Simi Fayyaz, Sonia Rafiq, Shehzadi Saima Hussain.
Evaluation of "decision to delivery interval" and causes of delay in emergency caesarean sections in a tertiary care hospital.
J Postgrad Med Inst Jan ;29(4):294-6.

Objective: To evaluate decision to delivery interval in emergency caesarean sections performed in tertiary care hospital and to evaluate the factors causing delay. Methodology: This cross sectional observational study was conducted in Department of Obstetrics & Gynaecology, B unit, Lady Reading Hospital from 1st march 2014 till 31st august 2014. All emergency caesarean section category A (requiring delivery within 30 min from decision to delivery ) were included and time taken from decision to delivery was noted, in cases where there was delay, the reason was highlighted. Elective caesarean sections and those not requiring urgent caesarean sections were excluded from study. Descriptive statistics were used to analyze the data and results were expressed in percentages.

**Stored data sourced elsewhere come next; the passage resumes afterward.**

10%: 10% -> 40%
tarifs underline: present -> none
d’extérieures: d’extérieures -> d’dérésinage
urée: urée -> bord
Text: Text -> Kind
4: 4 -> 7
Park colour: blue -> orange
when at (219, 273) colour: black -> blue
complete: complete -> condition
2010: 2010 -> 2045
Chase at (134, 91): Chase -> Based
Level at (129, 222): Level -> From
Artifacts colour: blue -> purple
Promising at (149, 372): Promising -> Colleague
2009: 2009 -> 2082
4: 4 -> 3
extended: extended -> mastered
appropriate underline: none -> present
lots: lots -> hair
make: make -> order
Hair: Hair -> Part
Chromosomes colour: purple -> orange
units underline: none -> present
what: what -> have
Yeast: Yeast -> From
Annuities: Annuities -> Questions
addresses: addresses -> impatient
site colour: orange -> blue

Results: Total 102 patients were enrolled in this study, in 35.96% (n=41) there was no delay , in 21.05% (n=24) delay was due to non availability of operating table (it was already occupied), delay in arrangement of medicine led to delay in 13.15% (n=15) patients, non-availability of basic investigation (blood group, HBS/HCV) were responsible for delay in 10.52% (n=12) of cases, cross matched blood arrangement was delaying factor in 7% (n=8) of patients, in 1.75% (n=2) of patients delaying in shifting was found .Regarding indications for caesarian section, the commonest indication was fetal distress (n=25, 24.5%) followed by obstructed labour (n=21, 20.5%). Conclusion: caesarean section within 30 minutes is possible, ensuring medicine availability and increasing the number of operating tables available for surgery will lead to drastic improvement in achieving our goal.